Question

I have solved for the differential equation, I just don't know how to get the final answer..

-ycosy+siny = -sin(x^-1) +c initial condition: y(1/pi) = pi

What do I plug in where and what is my final answer in exact form?

Answer 1

Think of it this way: If you had the solution \(y=x+C\) (for simplicity) with the initial value \(y(0)=1\), you would then replace every \(y\) you see with \(1\) and every \(x\) with 0.

The same can be done for your equation. If \(y\left(\dfrac{1}{\pi}\right)=\pi\), then
\[-\pi\cos\pi+\sin\pi=-\sin\left(\frac{1}{\pi}\right)^{-1}+C\]

Answer 2

what is -sin(1/pi) inverse equal to?

Answer 3

I need an exact form

Answer 4

so far I have -pi= sin(1/Pi) +c

Answer 5

Well, firstly you have
\[-\sin\bigg[\left(\frac{1}{\pi}\right)^{-1}\bigg]\]
which means you have the reciprocal of \(\dfrac{1}{\pi}\), or just \(\pi\):
\[-\sin\pi\]
Now what's the sine of \(\pi\)? What's the negative of that?

Answer 6

wait a minute something is up

Answer 7

shouldn't it be sin (pi^-1)

Answer 8

that becomes sin (1/pi)

Answer 9

No, the initial condition is \(y\left(\dfrac{1}{\pi}\right)=\pi\), meaning \(x=\dfrac{1}{\pi}\) when \(y=\pi\).

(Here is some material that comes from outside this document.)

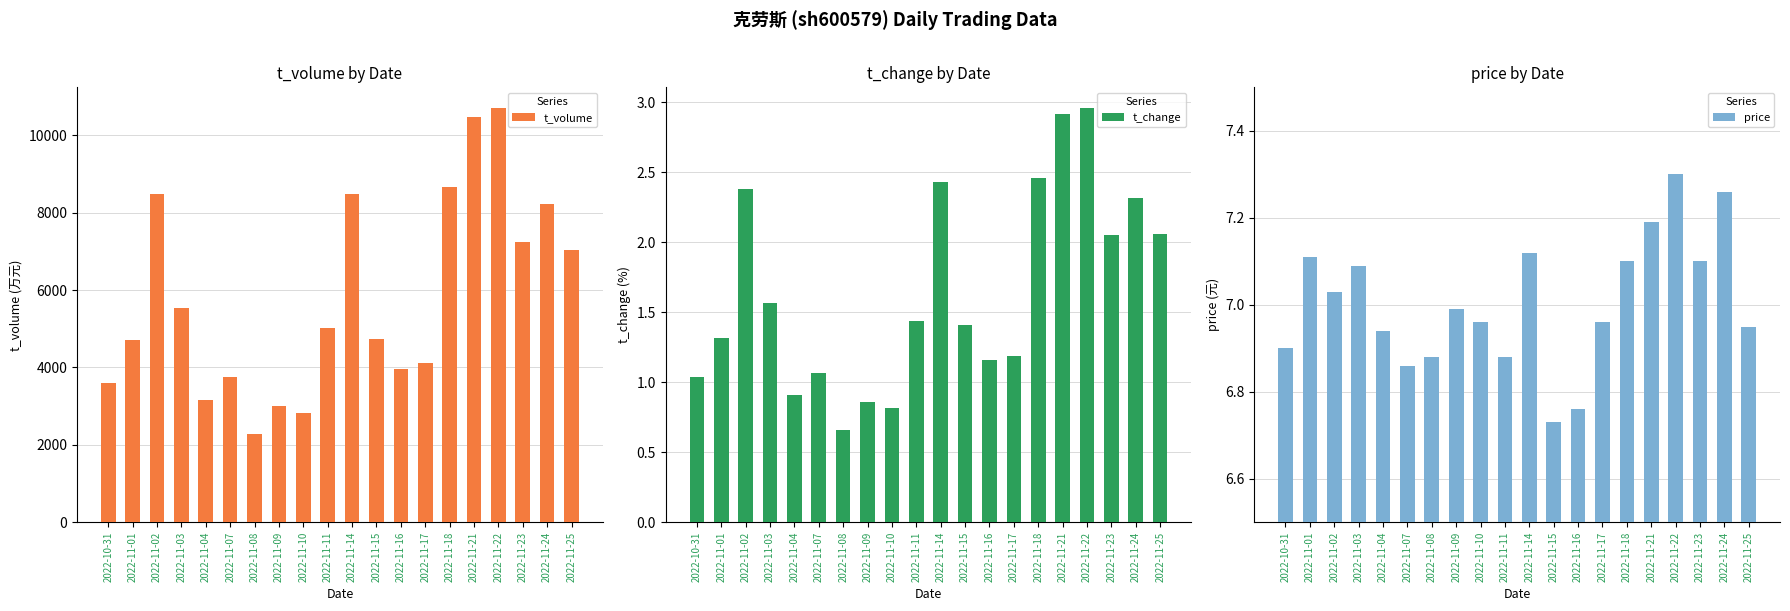

What is the highest value of the t_change series?

3.0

The \(x^{-1}\) in the general solution is equivalent to \(\dfrac{1}{x}\), so
\[\frac{1}{1/\pi}=\pi\]

Answer 10

so what would be my final answer for C, I just want to be sure I got it right.

Answer 11

\[-\pi\cos\pi+\sin\pi=-\sin\left(\frac{1}{\pi}\right)^{-1}+C\]
reduces to
\[-\pi(-1)+0=-\sin\pi+C\]
then
\[\pi=0+C~~\iff~~C=\pi\]

Answer 12

oh I got -1 but I C how you got C.

Answer 13

Thank you best responce

Answer 14

You're welcome!